» **ЗАДАНИЕ 1**: Чего, согласно тексту об управлении Кавказом, продолжительное время было достаточно для правительства?
» **ЗАДАНИЕ 2**: Воспроизведите фрагмент текста об управлении Кавказом от слов «Полиморфность российского государственного» до слов «новым историческим реалиям.» включительно.
» **ЗАДАНИЕ 3**: Продолжите текст об управлении Кавказом, начав сразу после его последнего предложения.
=== ТЕКСТ ДЛЯ ИЗУЧЕНИЯ ===
The investigating problem nevertheless remains actual and can be the example of the positive experience of the administrative and judicial activities of the modern state structures of the region.

Key words: societies of highlanders, Russian Empire, legal procedure, military administration of the people, administration of the Caucasus, tradition.

Полиморфность российского государственного пространства диктовала свои специфичные требования к обустройству административно-правовых укладов для народов, населявших империю. Унифицировать их если и было возможно, то лишь в долговременной исторической перспективе, а потому власти, как правило, не стремились форсировать данный процесс. Продолжительное время он не считался первоочередной задачей. Для правительства было достаточно признания верховенства монархии как стержня державного мироустройства. Но после проведения череды буржуазных преобразований, которые изменили облик страны, судебно-административные институты неминуемо должны были трансформироваться, чтобы соответствовать новым историческим реалиям.

Для Кавказа наступал период его встраивания в общеимперскую систему управления, схожую с другими частями государства, и постепенного отказа от особого статуса, который он имел в предшествующие десятилетия. Это имело как свои положительные стороны, так и неминуемые издержки, цена которых варьировалась в зависимости от готовности автохтонных народов поступиться частью своего привычного жизненного уклада.

Завершившееся вооружённое противостояние давало возможность сосредоточиться на выполнении этой задачи, которая позволяла повысить эффективность управления краем, а самое главное - убедить его жителей, что они такие же равноправные подданные императора, как и все остальные народы России [3, с.11]. Судебно-ад-министративная универсальность, единые правила, которые распространялись на всё правовое пространство страны, в перспективе позволяли выходцам с Северного Кавказа успешно адаптироваться в любом её регионе. В отдалённой перспективе речь могла идти о «правовой аккультурации», хотя никто не смог бы сказать, как долго придётся ждать этого результата.
=== ДАННЫЕ ДЛЯ АНАЛИЗА ===
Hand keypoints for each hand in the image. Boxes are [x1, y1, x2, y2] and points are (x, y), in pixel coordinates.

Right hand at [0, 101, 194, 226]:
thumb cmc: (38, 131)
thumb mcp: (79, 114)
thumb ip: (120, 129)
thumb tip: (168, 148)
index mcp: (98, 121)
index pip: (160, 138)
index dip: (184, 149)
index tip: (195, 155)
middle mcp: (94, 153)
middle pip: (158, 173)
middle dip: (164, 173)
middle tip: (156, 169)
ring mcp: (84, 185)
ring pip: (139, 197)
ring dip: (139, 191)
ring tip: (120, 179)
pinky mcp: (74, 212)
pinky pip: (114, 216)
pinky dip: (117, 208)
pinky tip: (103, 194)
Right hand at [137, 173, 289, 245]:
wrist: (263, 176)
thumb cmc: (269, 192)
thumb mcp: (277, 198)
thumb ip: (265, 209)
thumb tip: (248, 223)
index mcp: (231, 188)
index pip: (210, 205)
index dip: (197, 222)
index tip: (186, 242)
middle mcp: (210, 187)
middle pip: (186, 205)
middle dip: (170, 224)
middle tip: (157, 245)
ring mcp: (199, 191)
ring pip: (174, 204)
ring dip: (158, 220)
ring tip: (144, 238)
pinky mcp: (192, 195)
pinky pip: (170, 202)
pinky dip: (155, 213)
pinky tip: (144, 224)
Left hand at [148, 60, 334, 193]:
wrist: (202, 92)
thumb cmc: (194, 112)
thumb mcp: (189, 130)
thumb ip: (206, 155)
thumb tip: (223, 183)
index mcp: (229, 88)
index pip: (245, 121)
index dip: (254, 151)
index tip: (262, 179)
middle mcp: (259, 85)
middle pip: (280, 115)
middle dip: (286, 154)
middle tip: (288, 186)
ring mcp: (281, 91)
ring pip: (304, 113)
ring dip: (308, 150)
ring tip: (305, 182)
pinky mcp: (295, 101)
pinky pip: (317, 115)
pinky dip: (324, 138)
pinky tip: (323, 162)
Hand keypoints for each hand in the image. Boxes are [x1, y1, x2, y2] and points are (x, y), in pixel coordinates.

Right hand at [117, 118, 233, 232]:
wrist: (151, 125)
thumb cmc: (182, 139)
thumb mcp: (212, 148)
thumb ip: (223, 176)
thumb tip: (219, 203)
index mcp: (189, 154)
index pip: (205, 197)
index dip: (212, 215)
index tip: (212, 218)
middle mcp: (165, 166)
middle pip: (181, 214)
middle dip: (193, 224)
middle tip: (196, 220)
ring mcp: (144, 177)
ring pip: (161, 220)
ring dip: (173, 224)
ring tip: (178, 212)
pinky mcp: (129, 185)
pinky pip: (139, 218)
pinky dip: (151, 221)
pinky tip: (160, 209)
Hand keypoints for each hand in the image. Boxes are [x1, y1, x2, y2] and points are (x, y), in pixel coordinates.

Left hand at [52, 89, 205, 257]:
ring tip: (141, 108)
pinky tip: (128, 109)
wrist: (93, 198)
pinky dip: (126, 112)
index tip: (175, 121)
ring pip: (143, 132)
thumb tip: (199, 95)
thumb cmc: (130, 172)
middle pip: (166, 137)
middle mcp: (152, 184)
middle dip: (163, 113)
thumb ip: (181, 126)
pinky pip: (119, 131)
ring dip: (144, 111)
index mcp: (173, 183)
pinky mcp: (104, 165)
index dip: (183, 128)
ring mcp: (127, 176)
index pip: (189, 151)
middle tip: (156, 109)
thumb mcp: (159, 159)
===
» **ПИСЬМЕННЫЙ ОТВЕТ 1**: Признания верховенства монархии как стержня державного мироустройства.

» **ПИСЬМЕННЫЙ ОТВЕТ 2**:
Полиморфность российского государственного пространства диктовала свои специфичные требования к обустройству административно-правовых укладов для народов, населявших империю. Унифицировать их если и было возможно, то лишь в долговременной исторической перспективе, а потому власти, как правило, не стремились форсировать данный процесс. Продолжительное время он не считался первоочередной задачей. Для правительства было достаточно признания верховенства монархии как стержня державного мироустройства. Но после проведения череды буржуазных преобразований, которые изменили облик страны, судебно-административные институты неминуемо должны были трансформироваться, чтобы соответствовать новым историческим реалиям.

» **ПИСЬМЕННЫЙ ОТВЕТ 3**:
На Северном Кавказе контроль и управление автохтонными народами осуществлялись военными чинами. Первоначально главнокомандующий Кавказской армии, а затем командующий войсками Кавказского военного округа возглавляли всю систему военно-народного управления. Вышестоящей инстанцией над ним был военный министр, т.е. в регионе фактически сосуществовали две ветви управления - военная и гражданская. Это не могло не приводить к конкуренции между ними, что не всегда шло на пользу дела. Отсутствовала определённость и иерархичность в самом процессе доведения до высшей инстанции в лице императора информации по тем или иным вопросам, связанным с ситуацией в регионе.

Кавказское направление курировала Азиатская часть департамента Главного штаба, которая так же, как и Кавказский комитет, не всегда была компетентна в тех проблемах, которые должна была разрешать. Специфика армии и её «мозгового центра» в лице Главного штаба заключалась в решении, прежде всего, военных вопросов,

а ситуация на Кавказе требовала комплексности, разработки хозяйственных, финансовых, культурных направлений в проводимом политическом курсе. Пока на Кавказе продолжались боевые действия, менять что-либо было нельзя, но после завершения активной фазы противостояния сохранявшееся положение начинало выглядеть анахронизмом и должно было претерпеть кардинальные изменения.

В целом в интересующий нас период сохранялась та же управленческая практика, которая была принята в середине 40-х гг. XIX в., и Петербург лишь формально контролировал и вмешивался в дела наместничества. Но именно в 60-70-е гг. XIX в. сложилось понимание того, что нужно менять сам принцип взаимодействия кавказской администрации и центральных органов управления. Регион переставал быть «проблемной экзотикой» и становился органичной частью имперского пространства со всеми его универсалистскими особенностями [6, с. 315-368].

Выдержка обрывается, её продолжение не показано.